__SUPPLIED MATERIAL__.
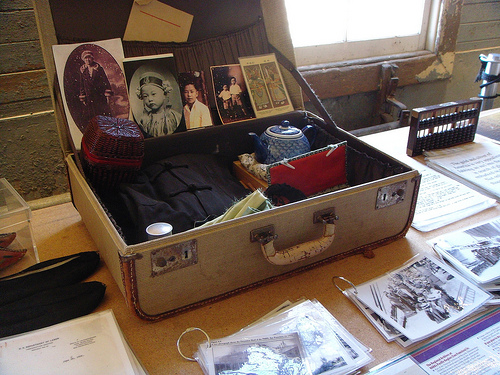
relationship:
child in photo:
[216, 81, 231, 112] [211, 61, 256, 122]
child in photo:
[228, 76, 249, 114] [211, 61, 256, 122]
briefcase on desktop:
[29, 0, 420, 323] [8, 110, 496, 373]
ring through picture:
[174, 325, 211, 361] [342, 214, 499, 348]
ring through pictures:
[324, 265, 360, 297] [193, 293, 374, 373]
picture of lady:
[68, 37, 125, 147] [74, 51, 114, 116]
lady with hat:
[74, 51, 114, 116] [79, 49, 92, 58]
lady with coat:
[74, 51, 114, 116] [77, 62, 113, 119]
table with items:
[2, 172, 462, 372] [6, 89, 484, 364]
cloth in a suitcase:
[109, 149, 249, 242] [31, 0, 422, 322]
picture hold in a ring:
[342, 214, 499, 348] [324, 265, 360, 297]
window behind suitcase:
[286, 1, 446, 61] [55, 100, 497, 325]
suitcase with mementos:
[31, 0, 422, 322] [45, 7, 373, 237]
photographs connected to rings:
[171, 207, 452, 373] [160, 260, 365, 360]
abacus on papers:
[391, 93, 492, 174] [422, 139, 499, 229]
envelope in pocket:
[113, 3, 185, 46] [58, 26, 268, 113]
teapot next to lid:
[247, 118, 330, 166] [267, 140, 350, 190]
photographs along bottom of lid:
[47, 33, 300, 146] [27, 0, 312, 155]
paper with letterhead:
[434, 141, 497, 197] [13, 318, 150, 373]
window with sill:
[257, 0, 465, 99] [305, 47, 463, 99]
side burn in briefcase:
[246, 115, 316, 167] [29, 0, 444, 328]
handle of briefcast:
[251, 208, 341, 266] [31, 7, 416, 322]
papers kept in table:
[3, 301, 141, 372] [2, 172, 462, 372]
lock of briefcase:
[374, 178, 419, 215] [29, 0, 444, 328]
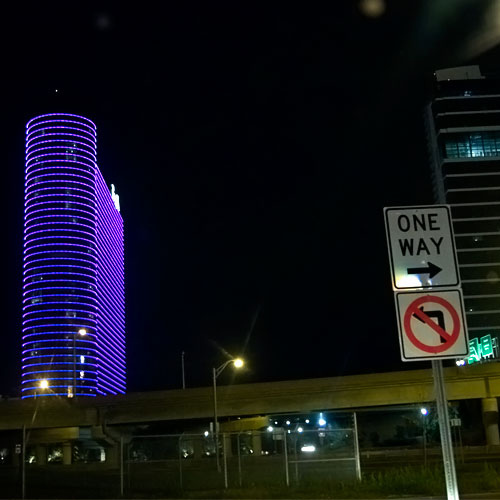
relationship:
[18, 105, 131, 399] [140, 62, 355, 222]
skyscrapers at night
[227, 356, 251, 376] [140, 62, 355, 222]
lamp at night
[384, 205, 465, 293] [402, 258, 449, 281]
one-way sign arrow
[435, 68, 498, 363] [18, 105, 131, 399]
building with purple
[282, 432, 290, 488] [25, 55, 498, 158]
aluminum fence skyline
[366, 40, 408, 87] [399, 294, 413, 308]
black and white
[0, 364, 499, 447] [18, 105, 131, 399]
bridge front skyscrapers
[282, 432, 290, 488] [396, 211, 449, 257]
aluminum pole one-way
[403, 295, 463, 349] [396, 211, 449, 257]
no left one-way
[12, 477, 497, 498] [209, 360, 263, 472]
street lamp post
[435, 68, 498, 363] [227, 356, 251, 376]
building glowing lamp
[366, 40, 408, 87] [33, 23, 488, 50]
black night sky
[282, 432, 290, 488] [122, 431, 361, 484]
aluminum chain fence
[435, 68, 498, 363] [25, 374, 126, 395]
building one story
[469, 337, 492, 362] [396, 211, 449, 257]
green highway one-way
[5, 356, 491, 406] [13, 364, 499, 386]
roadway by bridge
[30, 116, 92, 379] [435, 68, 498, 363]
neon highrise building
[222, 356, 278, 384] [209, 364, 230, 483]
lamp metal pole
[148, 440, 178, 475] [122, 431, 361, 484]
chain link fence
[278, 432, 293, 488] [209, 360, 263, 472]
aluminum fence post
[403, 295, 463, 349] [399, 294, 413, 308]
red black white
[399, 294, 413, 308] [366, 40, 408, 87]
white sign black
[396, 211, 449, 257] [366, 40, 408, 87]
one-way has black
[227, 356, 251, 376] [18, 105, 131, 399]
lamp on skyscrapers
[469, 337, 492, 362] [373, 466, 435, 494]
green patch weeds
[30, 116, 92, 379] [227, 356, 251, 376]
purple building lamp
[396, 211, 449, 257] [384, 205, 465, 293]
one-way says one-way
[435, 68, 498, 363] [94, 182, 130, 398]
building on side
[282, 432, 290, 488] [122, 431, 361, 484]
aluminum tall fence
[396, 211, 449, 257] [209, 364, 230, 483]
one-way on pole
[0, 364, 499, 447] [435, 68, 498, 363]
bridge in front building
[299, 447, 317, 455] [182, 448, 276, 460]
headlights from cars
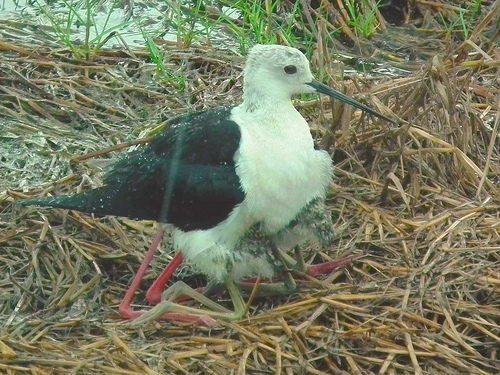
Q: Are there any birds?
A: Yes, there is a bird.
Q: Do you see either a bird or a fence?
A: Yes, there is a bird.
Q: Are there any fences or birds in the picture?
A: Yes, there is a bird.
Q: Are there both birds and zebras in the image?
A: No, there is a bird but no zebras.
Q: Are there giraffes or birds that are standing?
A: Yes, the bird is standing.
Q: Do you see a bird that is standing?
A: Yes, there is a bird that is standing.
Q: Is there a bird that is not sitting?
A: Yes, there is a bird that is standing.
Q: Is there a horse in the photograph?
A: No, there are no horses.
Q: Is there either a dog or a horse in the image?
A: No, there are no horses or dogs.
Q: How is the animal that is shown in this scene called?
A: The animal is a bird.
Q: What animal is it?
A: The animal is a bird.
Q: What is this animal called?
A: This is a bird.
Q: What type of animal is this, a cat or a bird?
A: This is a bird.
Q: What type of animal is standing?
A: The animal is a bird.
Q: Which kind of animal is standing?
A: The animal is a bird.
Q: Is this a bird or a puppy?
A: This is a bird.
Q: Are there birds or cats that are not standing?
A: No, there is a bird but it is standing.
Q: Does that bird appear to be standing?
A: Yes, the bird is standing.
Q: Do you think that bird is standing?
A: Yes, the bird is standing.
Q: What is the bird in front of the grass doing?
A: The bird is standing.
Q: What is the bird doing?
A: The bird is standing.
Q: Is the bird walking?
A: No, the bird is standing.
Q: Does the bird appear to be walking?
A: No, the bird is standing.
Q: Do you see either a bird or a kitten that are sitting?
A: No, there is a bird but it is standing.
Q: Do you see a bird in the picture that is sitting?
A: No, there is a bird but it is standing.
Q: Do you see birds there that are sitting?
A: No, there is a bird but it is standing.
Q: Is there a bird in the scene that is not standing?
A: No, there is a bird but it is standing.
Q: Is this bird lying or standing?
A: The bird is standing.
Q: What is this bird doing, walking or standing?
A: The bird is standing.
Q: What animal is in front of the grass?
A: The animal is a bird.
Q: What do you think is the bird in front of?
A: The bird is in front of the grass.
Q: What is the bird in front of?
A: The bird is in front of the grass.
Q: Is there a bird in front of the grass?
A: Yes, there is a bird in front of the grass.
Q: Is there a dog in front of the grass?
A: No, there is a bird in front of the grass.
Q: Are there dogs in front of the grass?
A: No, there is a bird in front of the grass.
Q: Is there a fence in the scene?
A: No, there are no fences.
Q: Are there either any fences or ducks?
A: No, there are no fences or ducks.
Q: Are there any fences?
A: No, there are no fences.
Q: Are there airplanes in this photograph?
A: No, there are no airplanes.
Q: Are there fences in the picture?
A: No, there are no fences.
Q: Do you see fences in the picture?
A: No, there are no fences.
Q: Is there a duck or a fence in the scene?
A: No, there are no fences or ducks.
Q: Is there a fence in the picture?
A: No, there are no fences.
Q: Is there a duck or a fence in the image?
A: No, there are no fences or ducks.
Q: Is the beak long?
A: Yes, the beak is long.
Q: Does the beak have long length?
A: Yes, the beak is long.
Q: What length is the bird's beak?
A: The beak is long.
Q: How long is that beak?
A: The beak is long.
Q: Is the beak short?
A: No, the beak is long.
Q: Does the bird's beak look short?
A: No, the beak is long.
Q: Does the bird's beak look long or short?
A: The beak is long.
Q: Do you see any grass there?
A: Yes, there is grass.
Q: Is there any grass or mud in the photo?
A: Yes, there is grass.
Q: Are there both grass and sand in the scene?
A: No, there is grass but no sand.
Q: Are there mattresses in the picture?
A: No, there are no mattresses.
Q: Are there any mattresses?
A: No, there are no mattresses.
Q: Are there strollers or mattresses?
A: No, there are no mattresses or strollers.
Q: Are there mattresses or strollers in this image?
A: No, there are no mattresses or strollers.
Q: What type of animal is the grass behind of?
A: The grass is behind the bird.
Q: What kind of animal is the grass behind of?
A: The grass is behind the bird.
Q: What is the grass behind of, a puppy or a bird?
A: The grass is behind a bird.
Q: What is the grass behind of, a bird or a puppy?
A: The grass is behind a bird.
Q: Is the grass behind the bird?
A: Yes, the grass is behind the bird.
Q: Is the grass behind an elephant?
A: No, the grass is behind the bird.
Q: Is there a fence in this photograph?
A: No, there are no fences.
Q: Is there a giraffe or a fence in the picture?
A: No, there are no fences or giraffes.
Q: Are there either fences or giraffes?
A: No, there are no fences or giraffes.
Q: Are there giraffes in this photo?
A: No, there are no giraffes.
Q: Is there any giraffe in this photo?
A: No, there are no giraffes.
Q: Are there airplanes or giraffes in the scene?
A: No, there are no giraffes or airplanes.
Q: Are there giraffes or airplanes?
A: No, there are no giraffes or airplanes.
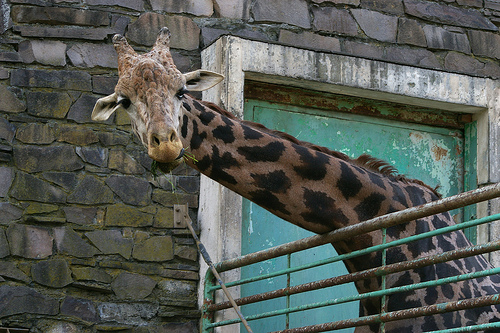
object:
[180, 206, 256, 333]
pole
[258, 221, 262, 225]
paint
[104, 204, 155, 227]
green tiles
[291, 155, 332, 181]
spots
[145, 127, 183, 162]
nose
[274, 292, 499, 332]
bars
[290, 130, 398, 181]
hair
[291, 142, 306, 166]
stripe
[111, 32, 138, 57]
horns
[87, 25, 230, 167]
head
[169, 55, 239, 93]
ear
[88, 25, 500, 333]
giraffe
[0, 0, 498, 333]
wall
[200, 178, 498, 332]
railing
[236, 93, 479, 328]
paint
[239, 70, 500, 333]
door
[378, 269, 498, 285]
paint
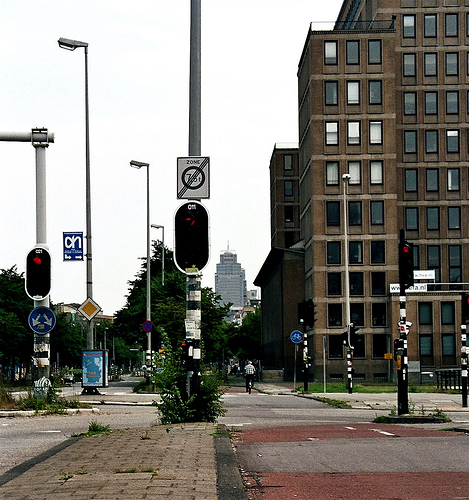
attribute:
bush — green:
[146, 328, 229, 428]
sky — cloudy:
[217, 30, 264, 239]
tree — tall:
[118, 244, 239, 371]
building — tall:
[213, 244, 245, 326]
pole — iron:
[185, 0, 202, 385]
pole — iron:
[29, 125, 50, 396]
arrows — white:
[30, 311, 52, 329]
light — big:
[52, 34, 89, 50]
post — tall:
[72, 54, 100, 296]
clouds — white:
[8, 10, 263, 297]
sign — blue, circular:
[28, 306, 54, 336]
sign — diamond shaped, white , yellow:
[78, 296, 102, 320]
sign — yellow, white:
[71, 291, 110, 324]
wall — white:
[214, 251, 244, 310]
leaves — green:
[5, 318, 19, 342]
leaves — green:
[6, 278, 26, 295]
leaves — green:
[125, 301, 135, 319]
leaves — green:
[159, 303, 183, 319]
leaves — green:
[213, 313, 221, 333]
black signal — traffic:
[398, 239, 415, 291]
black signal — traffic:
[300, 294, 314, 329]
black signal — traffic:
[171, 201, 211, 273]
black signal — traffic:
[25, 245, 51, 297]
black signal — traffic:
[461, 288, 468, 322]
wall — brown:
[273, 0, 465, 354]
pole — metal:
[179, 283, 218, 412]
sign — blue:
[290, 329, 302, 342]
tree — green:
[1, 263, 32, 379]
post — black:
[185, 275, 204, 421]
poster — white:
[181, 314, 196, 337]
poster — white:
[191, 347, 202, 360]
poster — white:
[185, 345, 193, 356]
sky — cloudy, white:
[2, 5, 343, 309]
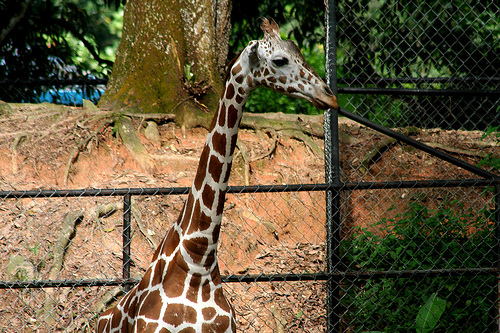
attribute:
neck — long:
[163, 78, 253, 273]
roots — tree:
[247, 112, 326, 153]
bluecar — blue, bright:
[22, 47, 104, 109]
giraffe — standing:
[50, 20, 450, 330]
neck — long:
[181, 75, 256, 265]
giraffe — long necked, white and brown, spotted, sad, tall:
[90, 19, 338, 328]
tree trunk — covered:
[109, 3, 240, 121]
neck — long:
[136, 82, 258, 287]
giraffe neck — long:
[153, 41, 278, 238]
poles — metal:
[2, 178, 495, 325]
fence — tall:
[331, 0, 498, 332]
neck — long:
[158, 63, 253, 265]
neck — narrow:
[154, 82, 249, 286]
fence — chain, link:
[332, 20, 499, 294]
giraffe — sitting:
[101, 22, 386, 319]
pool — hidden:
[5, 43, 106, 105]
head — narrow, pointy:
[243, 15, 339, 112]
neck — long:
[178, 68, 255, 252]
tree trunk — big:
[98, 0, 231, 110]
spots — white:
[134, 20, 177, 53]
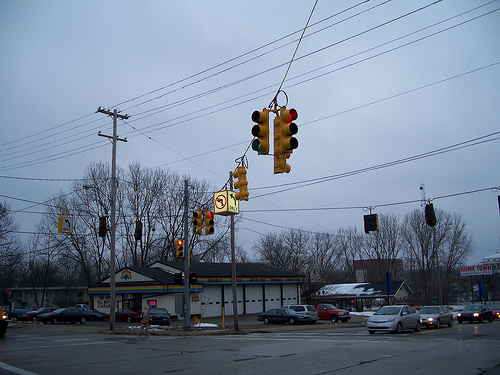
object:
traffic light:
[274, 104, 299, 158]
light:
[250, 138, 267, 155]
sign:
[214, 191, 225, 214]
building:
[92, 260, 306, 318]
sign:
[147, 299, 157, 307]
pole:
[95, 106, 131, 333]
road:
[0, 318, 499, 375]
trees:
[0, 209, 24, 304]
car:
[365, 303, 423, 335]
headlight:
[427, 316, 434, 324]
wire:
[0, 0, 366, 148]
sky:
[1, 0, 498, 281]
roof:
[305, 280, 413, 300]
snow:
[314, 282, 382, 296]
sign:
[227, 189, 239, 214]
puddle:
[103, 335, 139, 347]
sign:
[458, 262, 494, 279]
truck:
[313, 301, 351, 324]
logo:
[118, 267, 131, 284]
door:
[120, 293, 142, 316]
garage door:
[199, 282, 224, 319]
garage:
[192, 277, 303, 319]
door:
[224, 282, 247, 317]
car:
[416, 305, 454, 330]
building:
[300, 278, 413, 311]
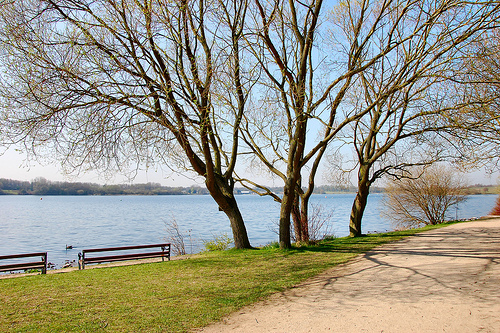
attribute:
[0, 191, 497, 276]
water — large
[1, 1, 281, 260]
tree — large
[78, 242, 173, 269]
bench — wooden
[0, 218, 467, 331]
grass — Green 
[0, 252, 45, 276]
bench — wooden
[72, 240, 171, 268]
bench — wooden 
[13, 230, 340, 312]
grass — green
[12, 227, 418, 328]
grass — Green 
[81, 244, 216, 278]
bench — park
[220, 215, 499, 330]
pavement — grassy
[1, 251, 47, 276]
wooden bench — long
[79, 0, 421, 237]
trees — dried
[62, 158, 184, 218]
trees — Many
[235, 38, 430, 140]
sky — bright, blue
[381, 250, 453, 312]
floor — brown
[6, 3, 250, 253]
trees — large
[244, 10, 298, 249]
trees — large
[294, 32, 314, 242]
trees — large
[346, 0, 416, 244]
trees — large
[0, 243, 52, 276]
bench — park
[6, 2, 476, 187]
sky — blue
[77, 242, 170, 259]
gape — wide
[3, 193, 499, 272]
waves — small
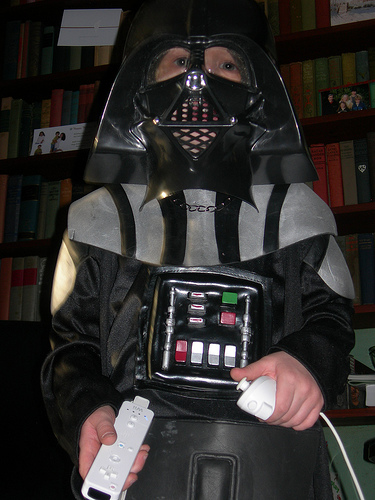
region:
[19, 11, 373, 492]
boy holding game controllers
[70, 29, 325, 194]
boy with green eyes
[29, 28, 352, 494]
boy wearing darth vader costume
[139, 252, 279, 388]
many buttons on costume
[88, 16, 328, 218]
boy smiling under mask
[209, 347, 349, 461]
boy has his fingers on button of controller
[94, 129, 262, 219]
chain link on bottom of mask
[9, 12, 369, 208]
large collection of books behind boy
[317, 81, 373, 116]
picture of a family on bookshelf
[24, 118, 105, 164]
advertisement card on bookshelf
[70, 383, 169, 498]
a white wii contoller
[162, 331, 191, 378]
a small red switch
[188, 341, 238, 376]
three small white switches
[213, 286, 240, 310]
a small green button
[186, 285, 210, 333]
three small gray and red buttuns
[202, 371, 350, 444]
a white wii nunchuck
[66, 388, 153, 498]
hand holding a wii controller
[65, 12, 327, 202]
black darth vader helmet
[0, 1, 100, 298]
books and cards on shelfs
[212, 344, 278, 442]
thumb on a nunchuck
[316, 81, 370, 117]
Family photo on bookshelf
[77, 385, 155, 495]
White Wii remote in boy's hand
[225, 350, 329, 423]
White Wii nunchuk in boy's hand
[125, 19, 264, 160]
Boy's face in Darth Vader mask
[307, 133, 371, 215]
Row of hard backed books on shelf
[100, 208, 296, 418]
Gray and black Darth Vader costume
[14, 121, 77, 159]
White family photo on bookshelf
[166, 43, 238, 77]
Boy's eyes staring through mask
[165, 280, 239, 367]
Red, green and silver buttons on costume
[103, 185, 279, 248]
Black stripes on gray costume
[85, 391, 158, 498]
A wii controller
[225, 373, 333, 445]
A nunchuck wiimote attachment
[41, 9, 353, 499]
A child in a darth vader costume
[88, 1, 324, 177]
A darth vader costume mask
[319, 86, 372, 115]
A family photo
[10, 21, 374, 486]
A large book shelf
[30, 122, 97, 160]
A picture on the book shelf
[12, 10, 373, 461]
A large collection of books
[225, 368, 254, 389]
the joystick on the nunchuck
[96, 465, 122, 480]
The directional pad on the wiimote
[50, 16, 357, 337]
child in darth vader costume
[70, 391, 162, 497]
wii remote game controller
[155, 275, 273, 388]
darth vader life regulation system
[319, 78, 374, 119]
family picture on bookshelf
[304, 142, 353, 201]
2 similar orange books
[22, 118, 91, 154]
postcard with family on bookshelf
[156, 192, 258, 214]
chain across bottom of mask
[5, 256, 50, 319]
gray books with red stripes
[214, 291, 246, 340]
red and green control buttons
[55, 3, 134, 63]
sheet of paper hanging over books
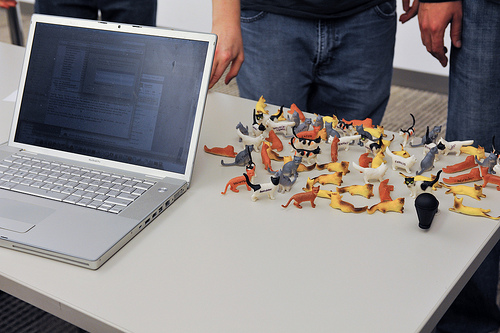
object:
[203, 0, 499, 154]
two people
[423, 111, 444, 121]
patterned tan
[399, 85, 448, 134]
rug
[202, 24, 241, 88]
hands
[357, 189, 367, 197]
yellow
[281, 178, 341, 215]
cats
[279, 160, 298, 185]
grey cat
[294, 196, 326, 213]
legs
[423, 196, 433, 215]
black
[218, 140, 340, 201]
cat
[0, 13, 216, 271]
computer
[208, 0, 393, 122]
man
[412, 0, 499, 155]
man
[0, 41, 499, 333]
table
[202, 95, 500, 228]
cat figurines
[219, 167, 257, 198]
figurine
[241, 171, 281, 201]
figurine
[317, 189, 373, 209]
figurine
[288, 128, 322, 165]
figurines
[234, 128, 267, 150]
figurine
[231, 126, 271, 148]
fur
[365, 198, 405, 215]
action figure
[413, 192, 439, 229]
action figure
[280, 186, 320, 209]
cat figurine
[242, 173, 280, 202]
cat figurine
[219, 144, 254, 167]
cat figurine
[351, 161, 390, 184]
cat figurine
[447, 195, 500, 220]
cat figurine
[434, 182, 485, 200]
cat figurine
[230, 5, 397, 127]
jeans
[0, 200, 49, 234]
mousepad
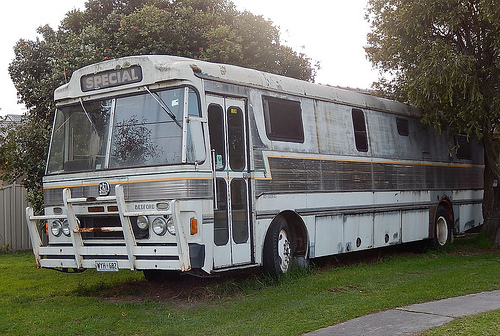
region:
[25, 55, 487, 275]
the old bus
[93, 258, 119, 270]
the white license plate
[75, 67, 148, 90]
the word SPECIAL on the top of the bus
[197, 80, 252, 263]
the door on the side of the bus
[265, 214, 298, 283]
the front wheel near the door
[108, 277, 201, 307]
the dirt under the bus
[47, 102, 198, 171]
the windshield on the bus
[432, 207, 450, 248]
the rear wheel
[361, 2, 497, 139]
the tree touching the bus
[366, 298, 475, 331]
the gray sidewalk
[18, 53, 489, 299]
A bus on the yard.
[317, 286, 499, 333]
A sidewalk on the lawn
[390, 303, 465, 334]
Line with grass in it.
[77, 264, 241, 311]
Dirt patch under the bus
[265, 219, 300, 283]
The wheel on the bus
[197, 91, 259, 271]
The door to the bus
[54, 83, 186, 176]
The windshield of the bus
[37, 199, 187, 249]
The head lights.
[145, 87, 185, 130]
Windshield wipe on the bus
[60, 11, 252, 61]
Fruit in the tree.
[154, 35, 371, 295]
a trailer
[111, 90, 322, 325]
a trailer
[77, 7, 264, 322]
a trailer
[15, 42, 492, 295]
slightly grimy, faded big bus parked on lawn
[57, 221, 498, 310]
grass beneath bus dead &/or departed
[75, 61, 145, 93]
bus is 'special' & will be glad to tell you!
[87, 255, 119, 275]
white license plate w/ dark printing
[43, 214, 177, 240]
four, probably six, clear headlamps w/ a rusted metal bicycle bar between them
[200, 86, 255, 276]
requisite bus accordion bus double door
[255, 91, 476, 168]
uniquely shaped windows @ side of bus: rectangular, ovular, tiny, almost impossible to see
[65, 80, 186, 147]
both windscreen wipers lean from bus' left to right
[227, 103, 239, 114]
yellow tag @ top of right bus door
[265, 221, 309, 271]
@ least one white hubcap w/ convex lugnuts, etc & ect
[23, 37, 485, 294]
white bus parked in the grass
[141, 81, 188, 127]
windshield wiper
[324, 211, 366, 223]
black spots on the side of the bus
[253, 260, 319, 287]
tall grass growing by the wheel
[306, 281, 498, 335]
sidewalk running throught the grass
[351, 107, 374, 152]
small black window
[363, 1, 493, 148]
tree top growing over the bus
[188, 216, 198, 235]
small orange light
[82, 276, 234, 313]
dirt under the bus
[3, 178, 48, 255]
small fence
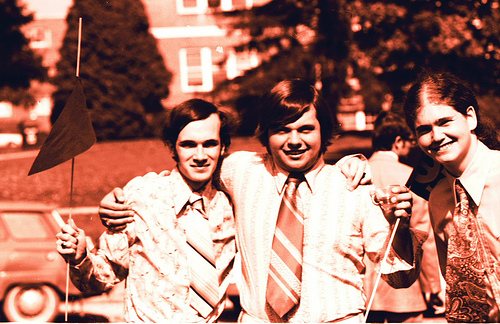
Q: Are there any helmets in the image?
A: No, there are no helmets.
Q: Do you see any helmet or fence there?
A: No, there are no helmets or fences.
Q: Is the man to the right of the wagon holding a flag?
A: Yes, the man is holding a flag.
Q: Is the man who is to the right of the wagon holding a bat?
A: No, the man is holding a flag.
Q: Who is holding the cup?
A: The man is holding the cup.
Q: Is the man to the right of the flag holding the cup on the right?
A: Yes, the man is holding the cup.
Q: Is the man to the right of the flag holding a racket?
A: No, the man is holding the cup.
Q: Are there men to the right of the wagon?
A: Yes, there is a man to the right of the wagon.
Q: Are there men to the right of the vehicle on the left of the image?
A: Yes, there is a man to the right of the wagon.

__TRY IT__. Copy out, word for word, every line from the one holding "[244, 10, 298, 249]" through the one holding "A large book shelf", both included. Leave the pictures out.

__WRITTEN SOLUTION__.
[244, 10, 298, 249]
trees — large
[294, 32, 314, 242]
trees — large
[346, 0, 416, 244]
trees — large
[0, 243, 52, 276]
bench — park
[6, 2, 476, 187]
sky — blue
[77, 242, 170, 259]
gape — wide
[3, 193, 499, 272]
waves — small
region:
[19, 11, 373, 492]
boy holding game controllers
[70, 29, 325, 194]
boy with green eyes
[29, 28, 352, 494]
boy wearing darth vader costume
[139, 252, 279, 388]
many buttons on costume
[88, 16, 328, 218]
boy smiling under mask
[209, 347, 349, 461]
boy has his fingers on button of controller
[94, 129, 262, 219]
chain link on bottom of mask
[9, 12, 369, 208]
large collection of books behind boy
[317, 81, 373, 116]
picture of a family on bookshelf
[24, 118, 105, 164]
advertisement card on bookshelf
[70, 383, 169, 498]
a white wii contoller
[162, 331, 191, 378]
a small red switch
[188, 341, 238, 376]
three small white switches
[213, 286, 240, 310]
a small green button
[186, 285, 210, 333]
three small gray and red buttuns
[202, 371, 350, 444]
a white wii nunchuck
[66, 388, 153, 498]
hand holding a wii controller
[65, 12, 327, 202]
black darth vader helmet
[0, 1, 100, 298]
books and cards on shelfs
[212, 344, 278, 442]
thumb on a nunchuck
[316, 81, 370, 117]
Family photo on bookshelf
[77, 385, 155, 495]
White Wii remote in boy's hand
[225, 350, 329, 423]
White Wii nunchuk in boy's hand
[125, 19, 264, 160]
Boy's face in Darth Vader mask
[307, 133, 371, 215]
Row of hard backed books on shelf
[100, 208, 296, 418]
Gray and black Darth Vader costume
[14, 121, 77, 159]
White family photo on bookshelf
[166, 43, 238, 77]
Boy's eyes staring through mask
[165, 280, 239, 367]
Red, green and silver buttons on costume
[103, 185, 279, 248]
Black stripes on gray costume
[85, 391, 158, 498]
A wii controller
[225, 373, 333, 445]
A nunchuck wiimote attachment
[41, 9, 353, 499]
A child in a darth vader costume
[88, 1, 324, 177]
A darth vader costume mask
[319, 86, 372, 115]
A family photo
[10, 21, 374, 486]
A large book shelf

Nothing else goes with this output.